▶ _Task item_
How many lines in the records below include "révision"? Answer with the number only.

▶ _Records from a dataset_
▽

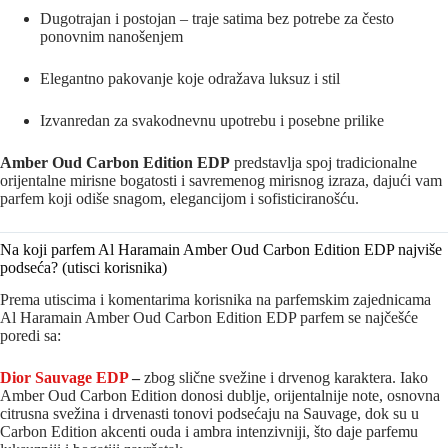
Dugotrajan i postojan – traje satima bez potrebe za često
ponovnim nanošenjem
Elegantno pakovanje koje odražava luksuz i stil
Izvanredan za svakodnevnu upotrebu i posebne prilike
Amber Oud Carbon Edition EDP
predstavlja spoj tradicionalne
orijentalne mirisne bogatosti i savremenog mirisnog izraza, dajući vam
parfem koji odiše snagom, elegancijom i sofisticiranošću.
Na koji parfem Al Haramain Amber Oud Carbon Edition EDP najviše
podseća? (utisci korisnika)
Prema utiscima i komentarima korisnika na parfemskim zajednicama
Al Haramain Amber Oud Carbon Edition EDP parfem se najčešće
poredi sa:
Dior Sauvage EDP
–
zbog slične svežine i drvenog karaktera. Iako
Amber Oud Carbon Edition donosi dublje, orijentalnije note, osnovna
citrusna svežina i drvenasti tonovi podsećaju na Sauvage, dok su u
Carbon Edition akcenti ouda i ambra intenzivniji, što daje parfemu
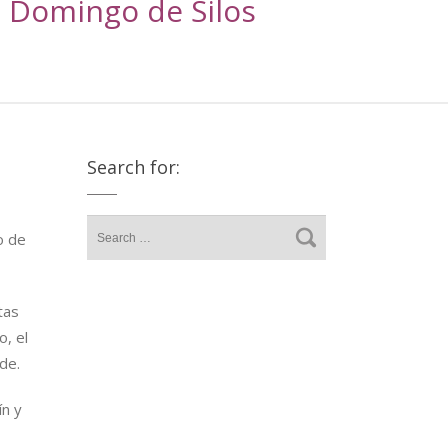
to Domingo de Silos
Search for:
o de
tas
o, el
rde.
ín y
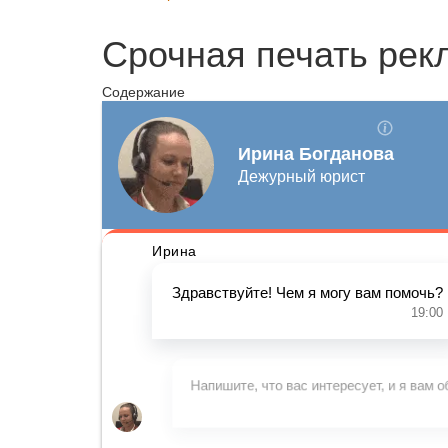
Срочная печать рек
Содержание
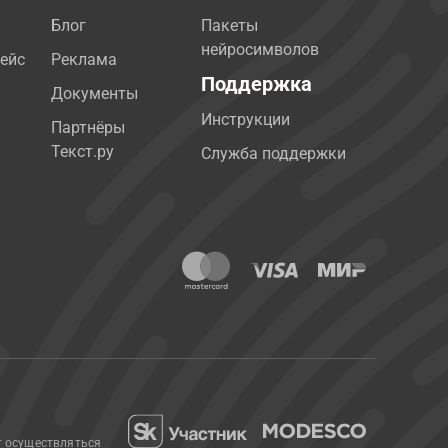
Блог
Пакеты
нейросимволов
ейс
Реклама
Поддержка
Документы
Инструкции
Партнёры
Текст.ру
Служба поддержки
т осуществляться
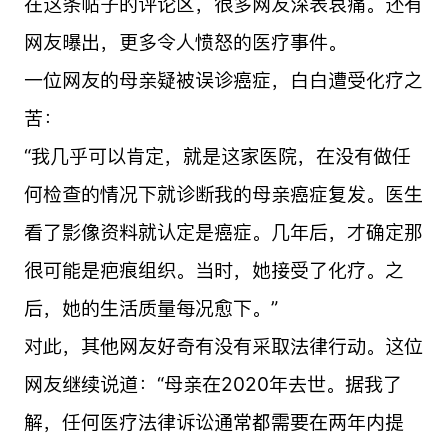
在这条帖子的评论区，很多网友深表哀痛。还有
网友曝出，更多令人愤怒的医疗事件。
一位网友的母亲疑被误诊癌症，白白遭受化疗之
苦：
“我几乎可以肯定，就是这家医院，在没有做任
何检查的情况下就诊断我的母亲癌症复发。医生
看了影像资料就认定是癌症。几年后，才确定那
很可能是疤痕组织。当时，她接受了化疗。之
后，她的生活质量每况愈下。”
对此，其他网友好奇有没有采取法律行动。这位
网友继续说道：“母亲在2020年去世。据我了
解，任何医疗法律诉讼通常都需要在两年内提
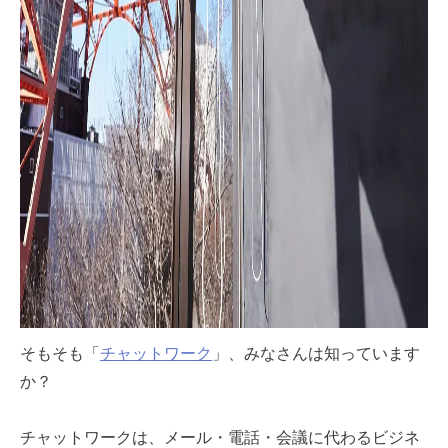
そもそも「
チャットワーク
」、みなさんは知っています
か？
チャットワークは、メール・電話・会議に代わるビジネ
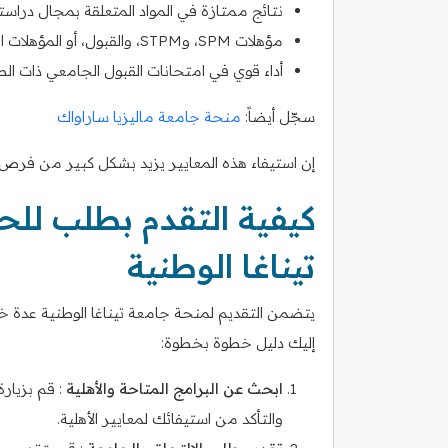
نتائج ممتازة في المواد المتعلقة بمجال دراس
مؤهلات SPM، وSTPM، والقبول، أو المؤهلات التأسيسية لبرامج البكالوريوس
أداء قوي في امتحانات القبول الجامعي ذات الصل
سجّل أيضاً:
منحة جامعة ماليزيا ساراواك
إن استيفاء هذه المعايير يزيد بشكل كبير من فرص ا
كيفية التقدم بطلب لل
تيناغا الوطنية
يتضمن التقديم لمنحة جامعة تيناغا الوطنية عدة خطو
إليك دليل خطوة بخطوة:
ابحث عن البرامج المتاحة والأهلية
والتأكد من استيفائك لمعايير الأهلية.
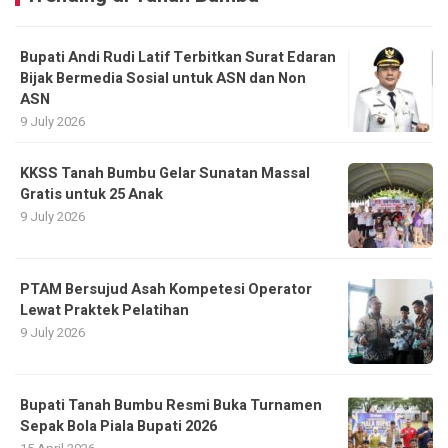
Bupati Andi Rudi Latif Terbitkan Surat Edaran
Bijak Bermedia Sosial untuk ASN dan Non
ASN
9 July 2026
KKSS Tanah Bumbu Gelar Sunatan Massal
Gratis untuk 25 Anak
9 July 2026
PTAM Bersujud Asah Kompetesi Operator
Lewat Praktek Pelatihan
9 July 2026
Bupati Tanah Bumbu Resmi Buka Turnamen
Sepak Bola Piala Bupati 2026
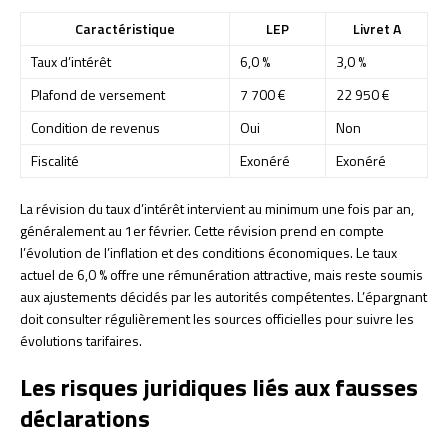
Caractéristique
LEP
Livret A
Taux d’intérêt
6,0 %
3,0 %
Plafond de versement
7 700 €
22 950 €
Condition de revenus
Oui
Non
Fiscalité
Exonéré
Exonéré
La révision du taux d’intérêt intervient au minimum une fois par an,
généralement au 1er février. Cette révision prend en compte
l’évolution de l’inflation et des conditions économiques. Le taux
actuel de 6,0 % offre une rémunération attractive, mais reste soumis
aux ajustements décidés par les autorités compétentes. L’épargnant
doit consulter régulièrement les sources officielles pour suivre les
évolutions tarifaires.
Les risques juridiques liés aux fausses
déclarations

△

▶ _Response_
2